Security and robustness is the property that an AI system resists deliberate attempts to manipulate, degrade, extract from, or subvert it, and continues to operate correctly under adversarial conditions. The EU AI Act addresses this in Art. 15, which places cybersecurity and robustness alongside accuracy as a requirement for high-risk systems. This element is distinct from general information security because AI systems present an attack surface that conventional systems do not: the model itself, and the data it was trained on, become targets.
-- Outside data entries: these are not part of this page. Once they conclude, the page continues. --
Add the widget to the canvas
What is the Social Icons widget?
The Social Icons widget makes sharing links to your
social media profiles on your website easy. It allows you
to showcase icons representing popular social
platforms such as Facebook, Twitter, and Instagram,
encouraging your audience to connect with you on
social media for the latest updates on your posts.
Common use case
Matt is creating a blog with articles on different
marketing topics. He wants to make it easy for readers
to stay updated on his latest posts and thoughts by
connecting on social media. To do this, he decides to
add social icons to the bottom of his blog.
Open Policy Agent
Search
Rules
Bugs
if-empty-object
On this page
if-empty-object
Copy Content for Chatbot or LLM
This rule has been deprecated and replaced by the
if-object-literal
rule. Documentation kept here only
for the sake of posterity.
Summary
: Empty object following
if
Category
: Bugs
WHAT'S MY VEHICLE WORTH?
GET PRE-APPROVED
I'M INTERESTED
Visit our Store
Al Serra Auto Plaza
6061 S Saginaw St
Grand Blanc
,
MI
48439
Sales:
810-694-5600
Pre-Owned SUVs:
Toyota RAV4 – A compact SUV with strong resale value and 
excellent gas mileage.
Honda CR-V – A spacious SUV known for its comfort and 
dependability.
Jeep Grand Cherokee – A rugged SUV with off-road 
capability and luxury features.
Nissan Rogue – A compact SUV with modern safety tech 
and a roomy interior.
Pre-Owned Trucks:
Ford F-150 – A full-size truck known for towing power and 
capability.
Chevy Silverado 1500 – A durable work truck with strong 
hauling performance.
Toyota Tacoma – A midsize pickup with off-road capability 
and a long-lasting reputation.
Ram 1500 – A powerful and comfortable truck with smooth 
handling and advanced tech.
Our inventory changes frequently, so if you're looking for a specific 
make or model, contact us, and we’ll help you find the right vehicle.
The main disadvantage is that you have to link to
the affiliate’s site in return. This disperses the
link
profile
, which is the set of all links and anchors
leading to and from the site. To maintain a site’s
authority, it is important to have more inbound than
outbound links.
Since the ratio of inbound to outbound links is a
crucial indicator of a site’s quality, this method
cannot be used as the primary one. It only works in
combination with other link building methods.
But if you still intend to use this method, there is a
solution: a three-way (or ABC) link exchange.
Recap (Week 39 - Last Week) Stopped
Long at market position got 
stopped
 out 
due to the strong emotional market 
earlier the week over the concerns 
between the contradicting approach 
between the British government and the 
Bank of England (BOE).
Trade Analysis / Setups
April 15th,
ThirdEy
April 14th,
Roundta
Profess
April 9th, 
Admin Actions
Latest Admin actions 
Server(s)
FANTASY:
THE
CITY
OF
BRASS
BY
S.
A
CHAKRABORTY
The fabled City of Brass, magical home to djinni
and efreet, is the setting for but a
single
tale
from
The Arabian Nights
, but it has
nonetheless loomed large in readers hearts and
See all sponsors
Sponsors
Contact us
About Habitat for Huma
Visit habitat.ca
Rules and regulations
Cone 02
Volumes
The threat catalogue is specific to AI. Adversarial examples are inputs crafted to cause misclassification while appearing normal to a human. Data poisoning corrupts the training data so the model learns an attacker-chosen behaviour. Model inversion and membership inference extract information about the training data from the model's outputs. Model extraction reconstructs a proprietary model by querying it. Prompt injection, for systems built on language models, subverts the system's instructions through crafted input. Each of these has a corresponding defensive posture, and the control set has to cover the ones relevant to the deployment.

Why it matters

Security and robustness is the element that underpins all the others, which is why its failure is so consequential. A model that can be manipulated through adversarial input cannot be relied upon to be fair, safe, or transparent, because an attacker can defeat each of those properties on demand. A poisoned training set undermines every downstream control, because the model's behaviour has been compromised at its foundation. A successful extraction attack turns a proprietary asset into a competitor's starting point.

Governing security and robustness

The controls extend conventional security engineering to cover the model and its data as first-class assets, and they treat adversarial conditions as expected rather than exceptional.

Control layer	Control
Preventive	Threat-model the AI system specifically, covering adversarial input, poisoning, extraction, and inversion as relevant to the architecture. Validate and sanitise inputs to constrain the attack surface. Control and verify the provenance of training data to resist poisoning. Apply access controls to the model, its weights, and its training data as sensitive assets. For systems built on language models, isolate untrusted input from system instructions to resist prompt injection.
Detective	Log and monitor inference requests for patterns consistent with extraction or adversarial probing, such as anomalous query volume or systematic input perturbation. Conduct adversarial testing and red-teaming on a defined schedule. Monitor for unexpected shifts in model behaviour that could indicate a compromise.
Corrective	Maintain an incident-response capability that covers AI-specific attacks, including the ability to roll back to a known-good model version. Define the response to a confirmed poisoning, which requires retraining from verified data. Report security incidents that meet the Art. 73 threshold, and feed the attack pattern back into the threat model and the preventive controls.